If the House passes it on third reading, and the Senate concurs, SB 1770 won’t increase rates for new Citizens customers up to 85 percent in Palm Beach County, for example.
“I’m proud of the House that we stopped the bad anti-consumer bill that came from the Senate,” said Rep. Mike Fasano, R-New Port Richey.
Fasano said he is confident the House will not negotiate away rate increases beyond the 10 percent a year already allowed by state law for Citizens customers.
“It has no rate increases,” Rep. Doug Holder, R-Venice, assured members on the floor about the House’s latest plan.
David Simmons, the insurance committee chairman and architect of the Senate plan, had no immediate comment. At least one Democrat in the chamber says he does not expect the Senate leadership simply to accept the House version.
But Fasano said no bill at all would also be fine.

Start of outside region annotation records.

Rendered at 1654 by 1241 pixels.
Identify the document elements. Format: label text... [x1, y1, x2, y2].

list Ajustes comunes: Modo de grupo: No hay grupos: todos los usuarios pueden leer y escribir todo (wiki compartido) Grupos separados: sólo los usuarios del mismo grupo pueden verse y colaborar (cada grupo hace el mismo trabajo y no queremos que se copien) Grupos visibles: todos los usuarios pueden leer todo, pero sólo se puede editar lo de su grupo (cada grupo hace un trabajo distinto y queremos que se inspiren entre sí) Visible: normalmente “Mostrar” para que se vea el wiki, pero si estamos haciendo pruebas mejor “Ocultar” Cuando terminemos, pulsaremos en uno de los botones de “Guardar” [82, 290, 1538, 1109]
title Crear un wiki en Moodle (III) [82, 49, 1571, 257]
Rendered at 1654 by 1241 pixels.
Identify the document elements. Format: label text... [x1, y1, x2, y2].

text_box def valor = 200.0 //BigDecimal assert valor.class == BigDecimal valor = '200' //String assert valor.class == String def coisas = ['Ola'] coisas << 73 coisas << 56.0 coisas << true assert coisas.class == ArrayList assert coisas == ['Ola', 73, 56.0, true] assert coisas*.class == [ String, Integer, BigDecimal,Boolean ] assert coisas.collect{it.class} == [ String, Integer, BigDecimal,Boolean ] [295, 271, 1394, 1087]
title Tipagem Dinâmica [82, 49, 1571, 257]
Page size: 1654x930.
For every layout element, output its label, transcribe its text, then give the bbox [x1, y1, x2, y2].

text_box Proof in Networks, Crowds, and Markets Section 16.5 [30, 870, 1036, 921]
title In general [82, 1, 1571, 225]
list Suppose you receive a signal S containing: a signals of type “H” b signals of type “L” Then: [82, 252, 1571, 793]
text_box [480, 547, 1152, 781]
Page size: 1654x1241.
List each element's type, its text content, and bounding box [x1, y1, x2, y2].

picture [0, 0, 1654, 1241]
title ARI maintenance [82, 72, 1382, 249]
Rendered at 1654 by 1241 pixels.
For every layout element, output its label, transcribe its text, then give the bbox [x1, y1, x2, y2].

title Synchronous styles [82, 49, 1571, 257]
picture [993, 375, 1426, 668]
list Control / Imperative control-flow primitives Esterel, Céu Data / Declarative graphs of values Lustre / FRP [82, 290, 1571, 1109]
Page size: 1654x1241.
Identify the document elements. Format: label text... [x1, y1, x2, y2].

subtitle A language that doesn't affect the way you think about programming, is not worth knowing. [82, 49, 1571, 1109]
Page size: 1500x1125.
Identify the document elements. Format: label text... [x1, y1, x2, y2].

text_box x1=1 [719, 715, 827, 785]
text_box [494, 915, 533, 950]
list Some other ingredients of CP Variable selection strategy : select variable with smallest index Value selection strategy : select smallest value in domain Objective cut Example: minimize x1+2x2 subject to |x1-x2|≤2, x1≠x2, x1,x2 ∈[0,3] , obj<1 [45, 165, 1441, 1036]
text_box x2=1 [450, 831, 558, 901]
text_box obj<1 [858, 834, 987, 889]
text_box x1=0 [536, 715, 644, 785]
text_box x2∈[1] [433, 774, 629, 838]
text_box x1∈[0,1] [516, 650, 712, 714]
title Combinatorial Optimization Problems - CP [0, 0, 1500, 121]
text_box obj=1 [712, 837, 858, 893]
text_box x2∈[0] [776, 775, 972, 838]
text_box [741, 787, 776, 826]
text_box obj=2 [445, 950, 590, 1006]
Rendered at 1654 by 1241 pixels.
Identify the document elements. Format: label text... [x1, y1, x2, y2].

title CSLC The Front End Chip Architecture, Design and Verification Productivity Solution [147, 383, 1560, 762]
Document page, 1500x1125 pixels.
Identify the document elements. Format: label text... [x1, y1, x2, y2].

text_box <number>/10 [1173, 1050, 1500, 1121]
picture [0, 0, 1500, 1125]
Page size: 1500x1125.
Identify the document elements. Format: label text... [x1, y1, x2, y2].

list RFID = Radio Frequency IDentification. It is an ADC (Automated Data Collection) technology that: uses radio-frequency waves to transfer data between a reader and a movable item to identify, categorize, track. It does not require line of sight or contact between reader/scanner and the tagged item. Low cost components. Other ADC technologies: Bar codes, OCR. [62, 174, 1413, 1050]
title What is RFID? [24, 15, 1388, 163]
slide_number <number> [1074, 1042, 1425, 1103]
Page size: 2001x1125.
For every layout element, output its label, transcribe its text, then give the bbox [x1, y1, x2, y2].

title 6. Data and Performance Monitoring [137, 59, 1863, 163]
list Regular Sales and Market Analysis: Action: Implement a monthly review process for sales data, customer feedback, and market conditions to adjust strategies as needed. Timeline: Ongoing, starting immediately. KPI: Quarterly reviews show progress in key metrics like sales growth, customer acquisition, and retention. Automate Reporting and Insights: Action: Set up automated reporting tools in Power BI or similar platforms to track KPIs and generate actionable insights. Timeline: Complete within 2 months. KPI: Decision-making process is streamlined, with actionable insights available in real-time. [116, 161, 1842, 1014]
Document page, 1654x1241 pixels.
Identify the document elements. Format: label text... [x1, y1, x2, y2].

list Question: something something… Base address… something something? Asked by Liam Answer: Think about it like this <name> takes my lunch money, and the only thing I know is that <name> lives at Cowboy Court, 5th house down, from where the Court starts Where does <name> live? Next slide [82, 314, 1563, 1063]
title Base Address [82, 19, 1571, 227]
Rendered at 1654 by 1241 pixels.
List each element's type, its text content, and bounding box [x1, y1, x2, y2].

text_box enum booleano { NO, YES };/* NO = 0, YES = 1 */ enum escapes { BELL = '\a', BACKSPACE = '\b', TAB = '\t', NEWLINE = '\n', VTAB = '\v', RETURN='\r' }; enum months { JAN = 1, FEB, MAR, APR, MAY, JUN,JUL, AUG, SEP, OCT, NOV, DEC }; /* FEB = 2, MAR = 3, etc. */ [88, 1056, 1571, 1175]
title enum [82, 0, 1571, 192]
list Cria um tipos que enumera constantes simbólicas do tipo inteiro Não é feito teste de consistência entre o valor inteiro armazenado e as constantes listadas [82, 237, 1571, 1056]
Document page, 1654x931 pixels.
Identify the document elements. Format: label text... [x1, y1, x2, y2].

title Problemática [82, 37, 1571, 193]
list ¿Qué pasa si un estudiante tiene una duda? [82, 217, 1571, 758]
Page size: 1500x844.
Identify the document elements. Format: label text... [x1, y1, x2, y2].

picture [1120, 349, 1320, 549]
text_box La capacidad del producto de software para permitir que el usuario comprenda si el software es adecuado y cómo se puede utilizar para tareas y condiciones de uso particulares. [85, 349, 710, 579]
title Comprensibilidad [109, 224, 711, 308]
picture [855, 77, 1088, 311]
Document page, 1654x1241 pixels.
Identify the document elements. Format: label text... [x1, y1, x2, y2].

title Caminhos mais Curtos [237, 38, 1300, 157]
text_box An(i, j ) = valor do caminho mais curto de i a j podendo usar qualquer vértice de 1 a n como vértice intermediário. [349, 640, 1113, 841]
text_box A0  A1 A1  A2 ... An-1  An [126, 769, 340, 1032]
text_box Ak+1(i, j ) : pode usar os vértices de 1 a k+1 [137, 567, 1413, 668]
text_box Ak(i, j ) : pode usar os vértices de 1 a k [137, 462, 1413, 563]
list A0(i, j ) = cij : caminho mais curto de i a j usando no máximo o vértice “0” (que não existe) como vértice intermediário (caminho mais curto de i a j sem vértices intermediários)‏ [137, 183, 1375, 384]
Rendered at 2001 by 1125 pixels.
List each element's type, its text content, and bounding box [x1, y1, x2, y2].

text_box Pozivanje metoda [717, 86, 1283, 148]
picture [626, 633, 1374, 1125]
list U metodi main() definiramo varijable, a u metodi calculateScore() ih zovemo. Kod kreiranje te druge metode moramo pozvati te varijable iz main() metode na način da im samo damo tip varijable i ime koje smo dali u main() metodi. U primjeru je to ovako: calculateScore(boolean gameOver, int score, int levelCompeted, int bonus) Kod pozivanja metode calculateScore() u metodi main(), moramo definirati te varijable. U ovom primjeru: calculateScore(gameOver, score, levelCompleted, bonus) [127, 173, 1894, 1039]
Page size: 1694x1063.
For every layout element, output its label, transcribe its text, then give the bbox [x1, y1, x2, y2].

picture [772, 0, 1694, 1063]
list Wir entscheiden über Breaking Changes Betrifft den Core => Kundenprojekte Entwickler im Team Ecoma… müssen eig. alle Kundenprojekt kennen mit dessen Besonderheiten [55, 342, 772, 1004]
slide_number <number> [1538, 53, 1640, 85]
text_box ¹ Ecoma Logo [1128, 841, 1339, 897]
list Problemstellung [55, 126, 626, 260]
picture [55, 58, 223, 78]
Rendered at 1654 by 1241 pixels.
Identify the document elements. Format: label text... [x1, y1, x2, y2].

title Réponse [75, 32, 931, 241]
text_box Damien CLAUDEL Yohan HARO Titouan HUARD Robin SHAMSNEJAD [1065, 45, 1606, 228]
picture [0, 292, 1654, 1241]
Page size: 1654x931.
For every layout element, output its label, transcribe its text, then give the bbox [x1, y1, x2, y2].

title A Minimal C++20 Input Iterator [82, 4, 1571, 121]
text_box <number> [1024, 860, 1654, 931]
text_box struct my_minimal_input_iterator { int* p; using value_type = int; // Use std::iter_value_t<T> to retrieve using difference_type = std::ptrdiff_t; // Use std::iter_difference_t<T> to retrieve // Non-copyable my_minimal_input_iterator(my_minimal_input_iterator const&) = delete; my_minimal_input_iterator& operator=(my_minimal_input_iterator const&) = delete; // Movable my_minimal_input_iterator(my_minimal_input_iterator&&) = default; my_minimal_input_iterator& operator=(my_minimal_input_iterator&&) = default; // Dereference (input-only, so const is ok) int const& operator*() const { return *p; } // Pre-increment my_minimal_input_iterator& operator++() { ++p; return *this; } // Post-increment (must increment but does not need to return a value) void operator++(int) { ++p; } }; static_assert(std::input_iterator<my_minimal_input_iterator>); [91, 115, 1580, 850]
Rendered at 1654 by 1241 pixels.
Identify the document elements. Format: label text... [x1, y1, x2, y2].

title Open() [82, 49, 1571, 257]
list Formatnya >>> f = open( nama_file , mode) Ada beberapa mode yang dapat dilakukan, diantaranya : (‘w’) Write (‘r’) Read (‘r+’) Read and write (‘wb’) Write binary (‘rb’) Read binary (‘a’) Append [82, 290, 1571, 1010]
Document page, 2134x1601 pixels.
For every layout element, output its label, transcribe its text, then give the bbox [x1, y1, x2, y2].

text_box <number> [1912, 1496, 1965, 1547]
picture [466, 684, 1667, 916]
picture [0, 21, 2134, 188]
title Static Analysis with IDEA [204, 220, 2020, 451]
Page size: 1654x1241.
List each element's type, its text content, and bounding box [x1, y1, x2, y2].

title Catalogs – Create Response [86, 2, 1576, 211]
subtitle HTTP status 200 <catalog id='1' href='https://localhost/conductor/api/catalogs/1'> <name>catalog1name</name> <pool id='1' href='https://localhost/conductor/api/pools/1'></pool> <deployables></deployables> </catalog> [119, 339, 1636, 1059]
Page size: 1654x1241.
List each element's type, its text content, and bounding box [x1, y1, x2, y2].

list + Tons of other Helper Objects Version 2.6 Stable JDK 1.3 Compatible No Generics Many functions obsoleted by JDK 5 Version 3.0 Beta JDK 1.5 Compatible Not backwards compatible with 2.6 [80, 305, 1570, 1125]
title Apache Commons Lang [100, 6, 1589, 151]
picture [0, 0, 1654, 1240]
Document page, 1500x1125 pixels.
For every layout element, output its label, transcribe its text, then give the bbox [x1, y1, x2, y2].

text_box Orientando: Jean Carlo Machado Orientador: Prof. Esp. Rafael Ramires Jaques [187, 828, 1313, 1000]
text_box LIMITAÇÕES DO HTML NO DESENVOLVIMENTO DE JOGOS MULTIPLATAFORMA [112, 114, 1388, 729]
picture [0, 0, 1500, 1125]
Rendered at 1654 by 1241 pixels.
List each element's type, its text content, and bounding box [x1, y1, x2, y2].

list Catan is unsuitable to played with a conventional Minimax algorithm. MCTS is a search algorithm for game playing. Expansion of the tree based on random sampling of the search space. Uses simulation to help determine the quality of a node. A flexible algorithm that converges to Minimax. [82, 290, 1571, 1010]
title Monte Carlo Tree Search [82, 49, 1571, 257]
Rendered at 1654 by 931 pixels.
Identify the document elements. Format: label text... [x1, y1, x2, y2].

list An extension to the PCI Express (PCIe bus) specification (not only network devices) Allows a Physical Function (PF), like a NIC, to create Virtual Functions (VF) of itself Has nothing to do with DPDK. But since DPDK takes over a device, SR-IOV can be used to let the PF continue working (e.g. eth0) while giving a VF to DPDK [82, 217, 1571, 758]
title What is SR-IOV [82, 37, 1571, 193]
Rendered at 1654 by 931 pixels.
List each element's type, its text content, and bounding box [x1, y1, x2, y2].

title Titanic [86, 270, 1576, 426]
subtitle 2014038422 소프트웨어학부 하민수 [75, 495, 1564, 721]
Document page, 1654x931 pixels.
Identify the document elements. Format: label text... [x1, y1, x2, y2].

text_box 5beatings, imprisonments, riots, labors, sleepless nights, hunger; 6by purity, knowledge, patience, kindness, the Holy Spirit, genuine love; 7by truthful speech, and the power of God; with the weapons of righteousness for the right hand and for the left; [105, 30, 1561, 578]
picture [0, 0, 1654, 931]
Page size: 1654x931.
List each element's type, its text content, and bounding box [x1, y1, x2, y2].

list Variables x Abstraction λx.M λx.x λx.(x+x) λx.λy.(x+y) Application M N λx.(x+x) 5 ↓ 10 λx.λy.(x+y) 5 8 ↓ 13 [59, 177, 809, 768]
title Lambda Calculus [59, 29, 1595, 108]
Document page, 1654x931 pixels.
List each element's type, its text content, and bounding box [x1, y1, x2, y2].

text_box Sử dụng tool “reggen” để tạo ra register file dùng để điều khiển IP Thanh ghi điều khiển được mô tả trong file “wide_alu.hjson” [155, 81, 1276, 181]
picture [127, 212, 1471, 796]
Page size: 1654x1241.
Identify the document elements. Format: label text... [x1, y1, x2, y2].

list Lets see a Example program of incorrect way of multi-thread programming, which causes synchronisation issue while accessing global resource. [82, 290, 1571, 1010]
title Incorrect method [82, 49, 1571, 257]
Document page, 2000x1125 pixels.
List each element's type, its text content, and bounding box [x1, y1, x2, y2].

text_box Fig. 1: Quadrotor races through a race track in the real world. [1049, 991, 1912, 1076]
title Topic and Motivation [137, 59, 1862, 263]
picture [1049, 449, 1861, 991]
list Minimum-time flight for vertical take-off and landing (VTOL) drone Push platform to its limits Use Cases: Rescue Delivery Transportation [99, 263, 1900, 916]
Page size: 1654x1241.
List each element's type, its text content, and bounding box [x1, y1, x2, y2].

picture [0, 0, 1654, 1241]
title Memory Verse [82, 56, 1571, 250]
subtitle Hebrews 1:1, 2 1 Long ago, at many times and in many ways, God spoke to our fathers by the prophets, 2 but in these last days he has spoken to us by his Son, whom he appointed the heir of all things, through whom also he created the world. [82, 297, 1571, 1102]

“If nothing happens, it’s a win for the ratepayer,” Fasano said.
Citizens president Barry Gilway thinks the clearinghouse is worth doing to help trim the state’s largest insurer with 1.3 million customers and 130,000 in Palm Beach County. The concept: Keep out perhaps 30 percent of its new customers, who may be sent there by agents with ties to only one or a few insurers.
State Farm, for instance, is writing little new property coverage in the state, but its large agent network, wanting to keep auto and other business, may place customers in Citizens to avoid losing business to other agents.
If it works as advertised, a clearinghouse would automatically make a homeowner ineligible for Citizens if a private insurer is offering coverage at the same or a lower price.
The House version spells out that customers in the clearinghouse will not be forced out of Citizens to go with “surplus lines” insurers, speciality carriers such as Lloyd’s of London that could raise rates at will, without any say from state regulators.
Among other differences, the House reduces the maximum coverage for Citizens proprieties from $1 million to $700,000 over several years. The Senate reduces it to $500,000.
The House bill creates a new inspector general at Citizens and adds a ninth board member, a consumer advocate to be appointed by the governor. It doesn’t allow the governor and state’s chief financial officer to directly appoint the Citizens executive director, as the Senate version does.
Not faring well in either chamber at the moment: Attempts to shrink the state’s Cat Fund, which could raise consumer rates statewide by reducing a low-cost form of reinsurance from the state.